* [Exercise data]:
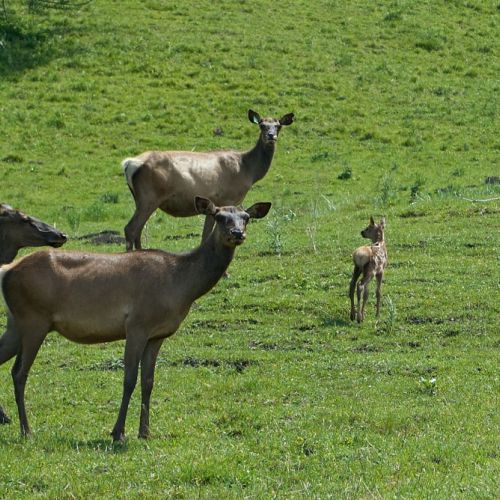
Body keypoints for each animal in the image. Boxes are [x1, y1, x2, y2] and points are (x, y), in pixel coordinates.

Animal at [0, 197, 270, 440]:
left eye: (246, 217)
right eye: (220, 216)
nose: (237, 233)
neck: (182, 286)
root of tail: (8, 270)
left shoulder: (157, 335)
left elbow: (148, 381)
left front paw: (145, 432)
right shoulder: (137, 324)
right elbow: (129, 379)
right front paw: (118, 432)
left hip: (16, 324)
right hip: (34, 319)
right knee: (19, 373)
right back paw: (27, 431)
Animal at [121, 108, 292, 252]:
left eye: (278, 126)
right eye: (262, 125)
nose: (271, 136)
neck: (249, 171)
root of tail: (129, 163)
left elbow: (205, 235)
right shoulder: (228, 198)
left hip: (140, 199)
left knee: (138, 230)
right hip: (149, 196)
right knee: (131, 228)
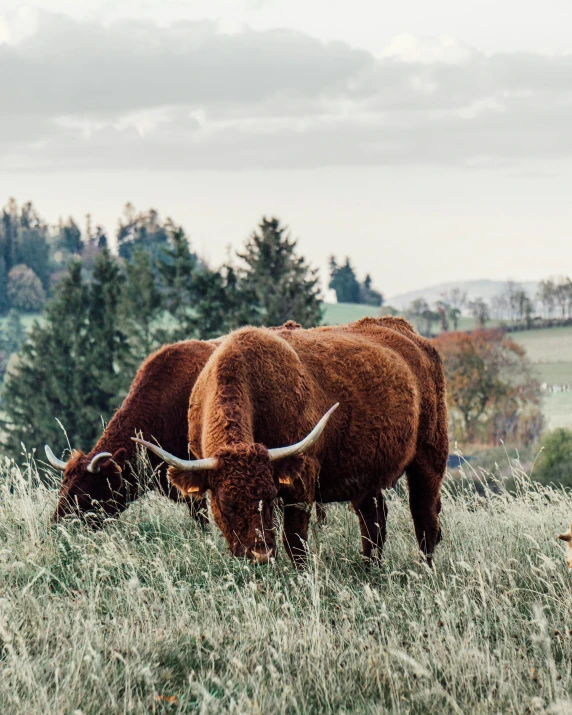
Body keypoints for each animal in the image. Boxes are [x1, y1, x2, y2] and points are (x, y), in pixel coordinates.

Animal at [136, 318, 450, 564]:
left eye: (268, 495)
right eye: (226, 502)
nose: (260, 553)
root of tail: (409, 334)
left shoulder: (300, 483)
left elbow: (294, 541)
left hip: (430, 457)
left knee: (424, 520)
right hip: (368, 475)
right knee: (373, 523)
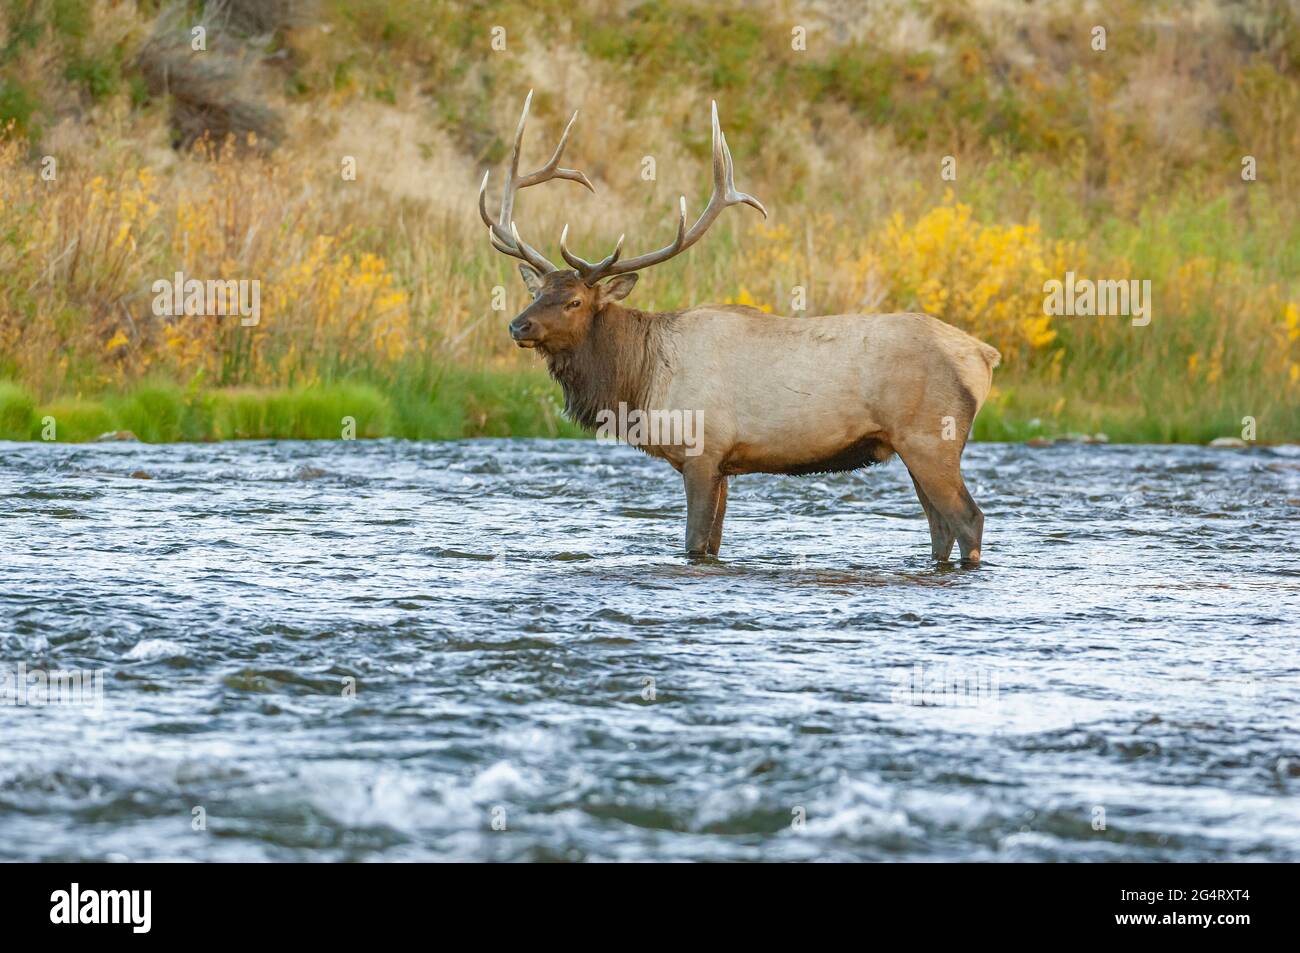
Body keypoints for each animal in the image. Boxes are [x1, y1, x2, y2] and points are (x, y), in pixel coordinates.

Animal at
* * *
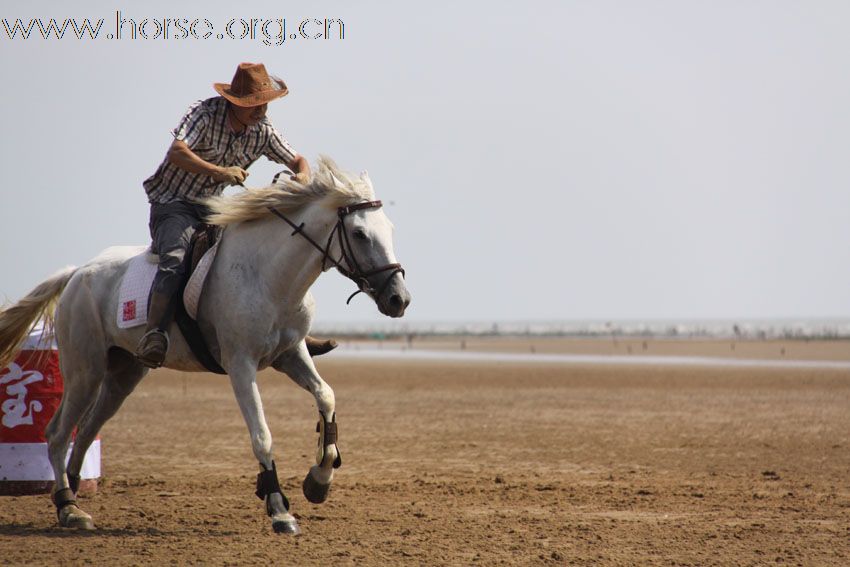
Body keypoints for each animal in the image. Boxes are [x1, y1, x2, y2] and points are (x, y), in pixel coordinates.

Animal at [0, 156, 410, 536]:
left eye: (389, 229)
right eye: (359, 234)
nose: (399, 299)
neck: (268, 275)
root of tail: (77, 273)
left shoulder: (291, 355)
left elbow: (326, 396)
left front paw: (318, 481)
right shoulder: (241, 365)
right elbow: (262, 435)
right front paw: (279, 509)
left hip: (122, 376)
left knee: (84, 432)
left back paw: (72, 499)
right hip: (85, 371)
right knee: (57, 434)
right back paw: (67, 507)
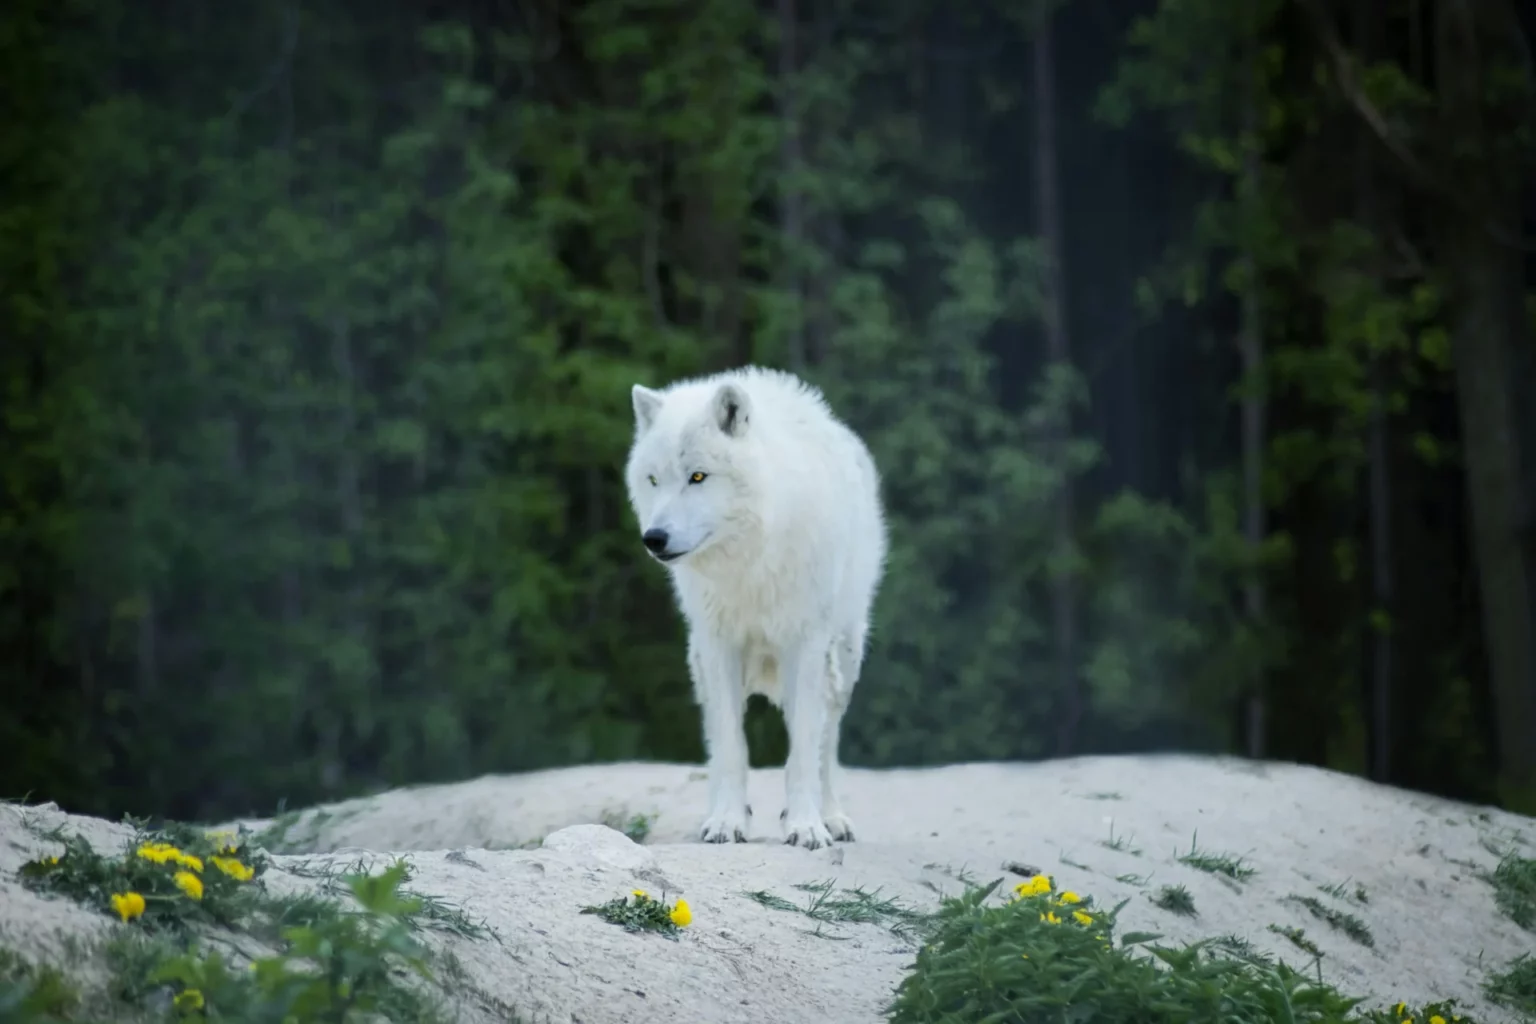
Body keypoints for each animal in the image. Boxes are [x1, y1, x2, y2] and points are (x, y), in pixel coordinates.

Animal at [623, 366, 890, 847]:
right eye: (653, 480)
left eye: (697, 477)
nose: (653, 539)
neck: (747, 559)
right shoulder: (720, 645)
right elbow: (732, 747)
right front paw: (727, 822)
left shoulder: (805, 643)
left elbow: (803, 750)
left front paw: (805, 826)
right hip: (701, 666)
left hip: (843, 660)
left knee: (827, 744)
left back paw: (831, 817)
...
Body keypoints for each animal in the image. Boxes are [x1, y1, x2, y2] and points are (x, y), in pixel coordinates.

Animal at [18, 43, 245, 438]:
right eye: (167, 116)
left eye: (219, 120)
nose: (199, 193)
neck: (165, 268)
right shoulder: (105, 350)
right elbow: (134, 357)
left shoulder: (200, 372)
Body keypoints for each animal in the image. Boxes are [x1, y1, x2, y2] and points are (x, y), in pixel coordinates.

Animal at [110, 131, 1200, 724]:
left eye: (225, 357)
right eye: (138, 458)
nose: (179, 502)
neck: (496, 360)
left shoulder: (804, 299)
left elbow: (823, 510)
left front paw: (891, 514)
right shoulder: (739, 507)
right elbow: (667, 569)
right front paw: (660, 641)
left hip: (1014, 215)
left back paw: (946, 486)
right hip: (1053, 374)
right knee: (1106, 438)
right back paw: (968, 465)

* [Goal of the exercise]: Across the data above, how many lines carry the word "knee"? Only the number is needed.

* [Your response]: 9